America’s Forgotten Working Class: J.D. Vance (Transcript)

Read the full transcript of J.D. Vance’s talk titled “America’s Forgotten Working Class” at TED Talks 2016 conference.

Listen to the audio version here:

TRANSCRIPT:

A Cultural Outsider’s Journey

I remember the very first time I went to a nice restaurant, a really nice restaurant. It was for a law firm recruitment dinner, and I remember beforehand the waitress walked around and asked whether we wanted some wine, so I said, “Sure, I’ll take some white wine.” And she immediately said, “Would you like sauvignon blanc or chardonnay?”

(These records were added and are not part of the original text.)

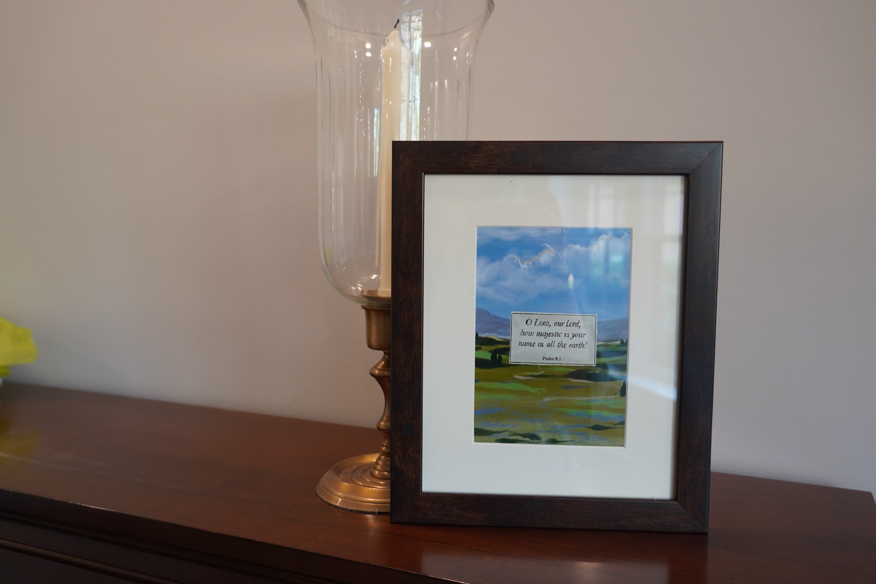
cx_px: 438
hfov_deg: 59.5
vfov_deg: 41.7
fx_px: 766
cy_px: 292
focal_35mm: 32
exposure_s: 1/50
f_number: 4
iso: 640
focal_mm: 21
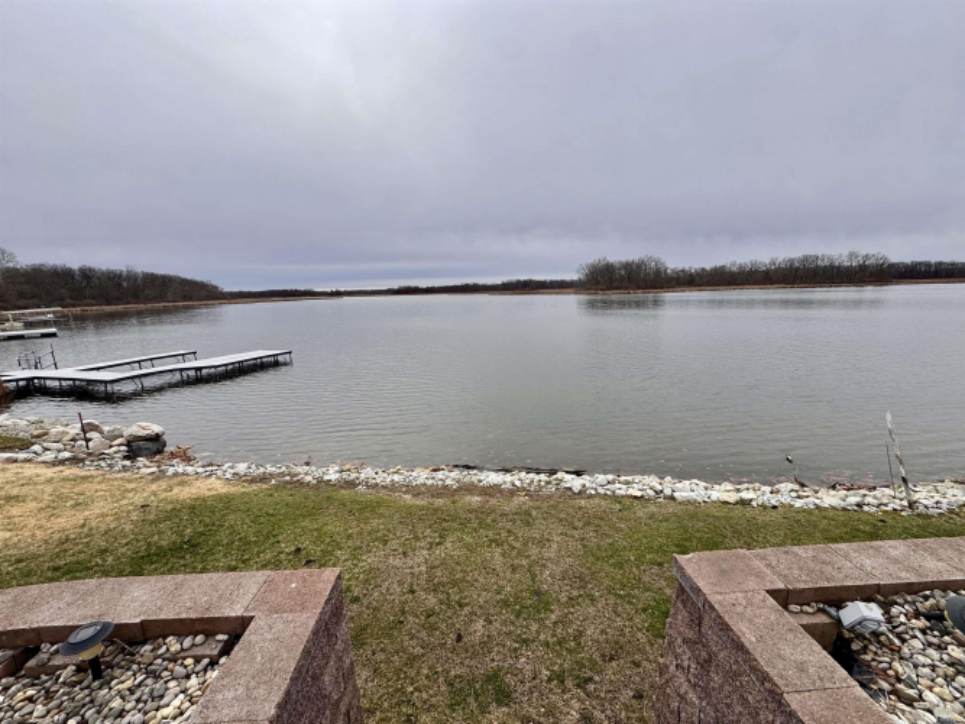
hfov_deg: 102.1
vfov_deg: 85.7
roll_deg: +1.7
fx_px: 390
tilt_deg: -10.7
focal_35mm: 14
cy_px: 362
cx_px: 482
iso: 50
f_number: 2.2
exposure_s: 1/1927
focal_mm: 2.22
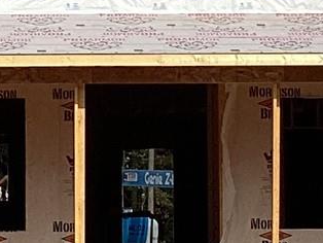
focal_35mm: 202
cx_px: 111
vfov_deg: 7.4
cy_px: 100
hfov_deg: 9.8
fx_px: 1886
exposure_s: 1/1942
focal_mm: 3.3
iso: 25
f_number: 2.4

I remember thinking, “Come on, lady, stop with the fancy French words and just give me some white wine.” But I used my powers of deduction and recognized that chardonnay and sauvignon blanc were two separate types of white wine, and so I told her that I would take the chardonnay, because frankly that was the easiest one for me to pronounce.

Cultural Struggles and Upward Mobility

So I had a lot of experiences like that during my first couple of years as a law student at Yale, because, despite all outward appearances, I’m a cultural outsider. I didn’t come from the elites. I didn’t come from the Northeast or from San Francisco. I came from a southern Ohio steel town, and it’s a town that’s really struggling in a lot of ways, ways that are indicative of the broader struggles of America’s working class.

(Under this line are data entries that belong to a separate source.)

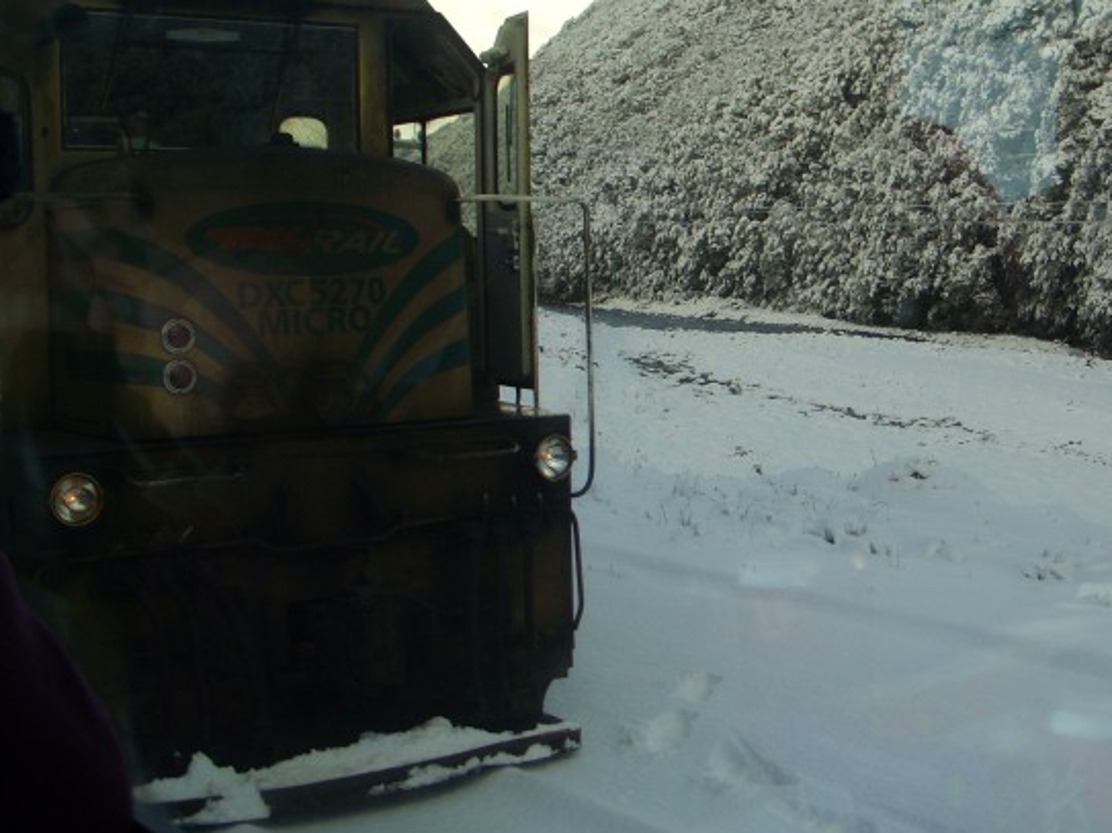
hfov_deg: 34.0
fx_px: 1799
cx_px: 756
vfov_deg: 26.1
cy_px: 379
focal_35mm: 56
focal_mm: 7.8
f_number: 2.8
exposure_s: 1/309
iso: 50
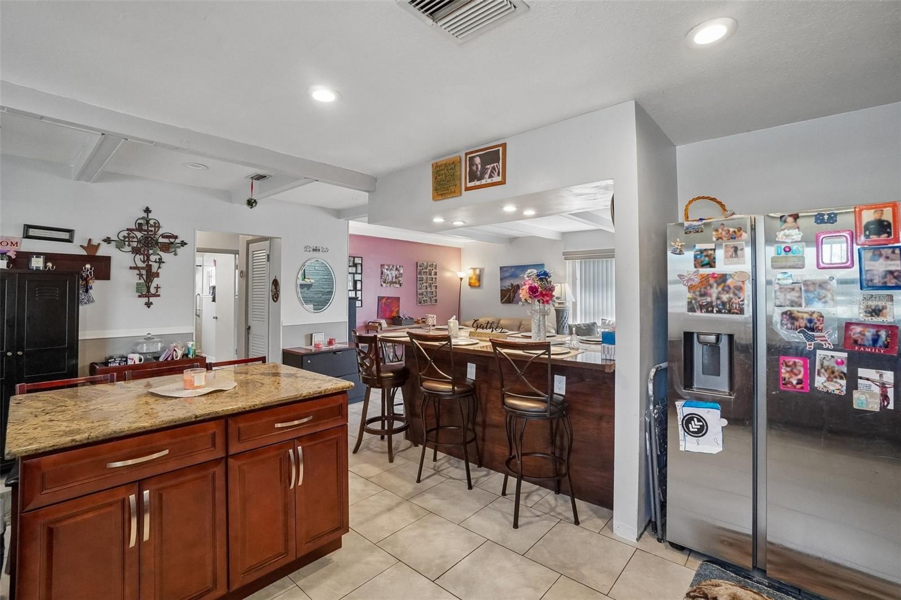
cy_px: 300
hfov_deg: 100.4
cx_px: 450
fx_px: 375
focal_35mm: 15
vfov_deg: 77.3
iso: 1250
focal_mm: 10
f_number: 8
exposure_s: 1/30
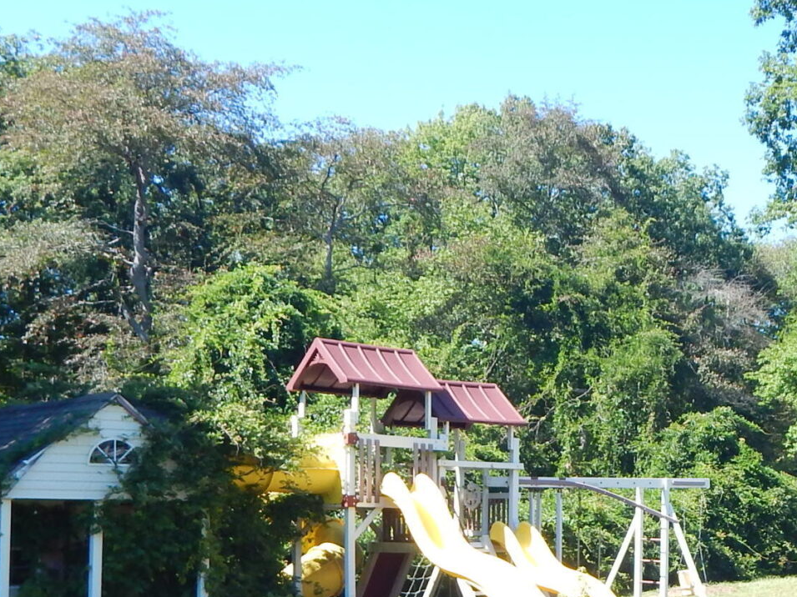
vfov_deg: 24.2
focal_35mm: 59
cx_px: 695
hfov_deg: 31.4
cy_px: 514
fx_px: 1358
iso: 125
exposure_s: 1/400
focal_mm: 4
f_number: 3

Heroin has moved in, killing a lot of people, people I know. Family violence, domestic violence, and divorce have torn apart families. And there’s a very unique sense of pessimism that’s moved in. Think about rising mortality rates in these communities and recognize that for a lot of these folks, the problems that they’re seeing are actually causing rising death rates in their own communities, so there’s a very real sense of struggle.

I had a very front-row seat to that struggle.